To accommodate bidirectional values, the researchers employed a Bayesian-based “conjunctional false discovery rate” methodology, capable of identifying shared variants regardless of whether their effects coincide or diverge. This strategy identified 55 genetic loci associated with psychiatric disorders and cortical surface area and 29 associated with psychiatric disorders and cortical thickness.

Not all genetic effects moved in the same direction. For most disorders, risk alleles were associated with either greater cortical thickness or smaller surface area, but this relationship was not universal. In schizophrenia, for example, there was a balanced mix: some variants tied to greater thickness, others to less, even within the same brain region. This bidirectionality may help explain why previous studies found low overall genetic correlation between psychiatric disorders and brain measures. By treating all variants as moving in the same direction, those earlier analyses may have missed the genetic tug-of-war happening beneath the surface.

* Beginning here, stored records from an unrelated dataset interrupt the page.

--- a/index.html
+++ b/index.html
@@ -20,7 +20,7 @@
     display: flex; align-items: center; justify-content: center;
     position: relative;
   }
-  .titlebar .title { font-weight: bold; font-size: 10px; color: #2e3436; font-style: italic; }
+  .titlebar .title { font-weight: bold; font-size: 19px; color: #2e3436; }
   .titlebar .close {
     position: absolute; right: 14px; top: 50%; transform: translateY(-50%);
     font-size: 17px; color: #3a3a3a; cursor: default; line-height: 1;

The shared genetic loci were enriched in genomic regions active in the brain and involved in processes such as synaptic organization, neuronal development, and metabolism. Many overlapped with genes differentially expressed in the postmortem brains of people with psychiatric disorders. Still, the overlap was not uniform. Autism and PTSD, for example, sometimes showed opposite genetic effects on the same brain structures, such as the dorsal prefrontal cortex, echoing earlier neuroimaging findings that the two conditions can be associated with different patterns of cortical change. While the research identifies genetic variants linked to both brain structure and psychiatric disorders, it does not prove that one causes the other. Both may arise from overlapping mechanisms acting through shared molecular pathways during brain development.

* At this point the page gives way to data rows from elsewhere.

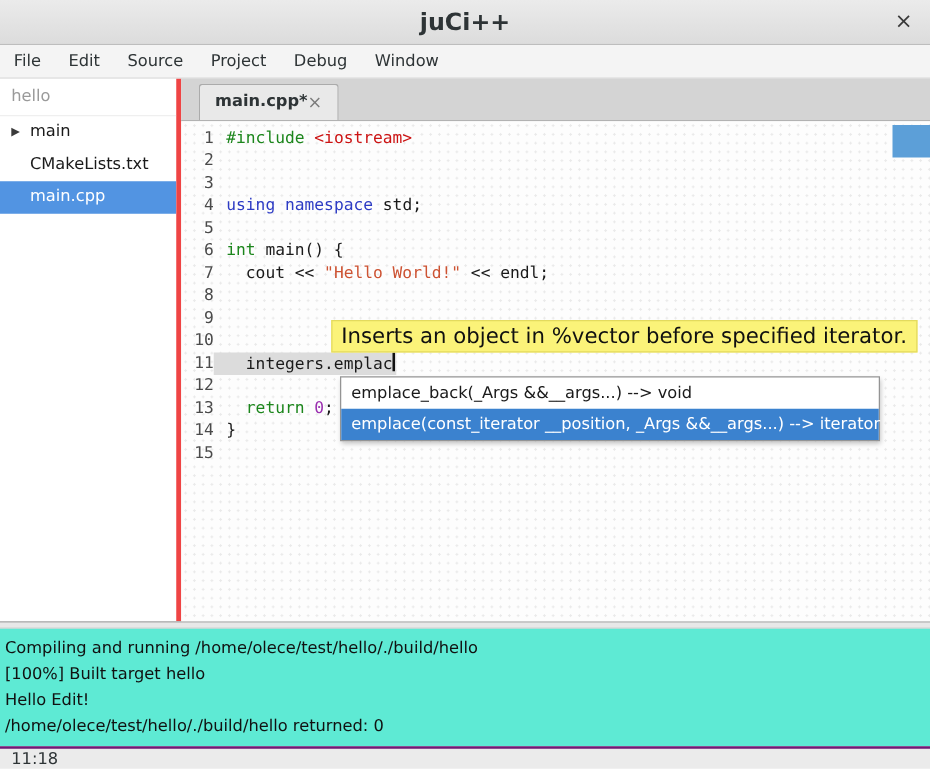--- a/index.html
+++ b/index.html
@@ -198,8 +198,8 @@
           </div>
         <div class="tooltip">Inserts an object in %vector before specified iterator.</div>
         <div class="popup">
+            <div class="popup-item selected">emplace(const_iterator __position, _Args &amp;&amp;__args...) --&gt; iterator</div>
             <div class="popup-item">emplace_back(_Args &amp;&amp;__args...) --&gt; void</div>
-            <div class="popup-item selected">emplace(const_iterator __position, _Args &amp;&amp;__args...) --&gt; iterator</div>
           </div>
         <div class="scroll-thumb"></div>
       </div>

To further delineate the neuroanatomical profile of shared genetic influences between regional brain structure and risk for psychiatric disorders, the researchers turned to an approach called FUMA. This integrative web-based platform facilitates functional annotation of GWAS results, gene prioritization, and interactive visualization while accommodating positional, expression quantitative trait loci (eQTL) and chromatin interaction mappings, and provides gene-based pathway and tissue enrichment results.

Shared genetic influences were distributed along a hierarchical axis of the cortex. At one end lay the primary sensorimotor and visual cortices, regions specialized for basic perception and movement, which showed strong links with genetic risk for conditions like ADHD, bipolar disorder, and schizophrenia. At the other end sat the association cortex, involved in more complex and internally focused thought, which showed different patterns of overlap, particularly for surface area in depression, ADHD, and bipolar disorder. This organization mirrors known gradients in cortical gene expression and neural connectivity seen across species.

Limitations and future directions

These findings offer one of the clearest pictures yet of how shared genetics can shape both mental illness risk and brain anatomy—and why the relationship is anything but straightforward. They also underscore the need for more nuanced genetic tools. Instead of boiling down risk to a single polygenic score, future research could develop pleiotropy-enriched scores that account for both converging and diverging effects. While the research identifies genetic variants linked to both brain structure and psychiatric disorders, it does not prove that one causes the other. Both may arise from overlapping mechanisms acting through shared molecular pathways during brain development.

The study’s scope was limited to individuals of European ancestry, meaning it remains unclear whether the same patterns hold across more diverse populations. Extending the research to encompass global datasets is essential to facilitate the equitable dissemination of genetic insights. By pinpointing these shared genetic factors, scientists may eventually uncover biological targets for prevention or treatment and better understand why some genetic risks manifest differently in different people. For now, these results serve as a reminder that the relationship between mental illness and brain structure is not linear, but rather a complex web of connections, which genetics is gradually unraveling.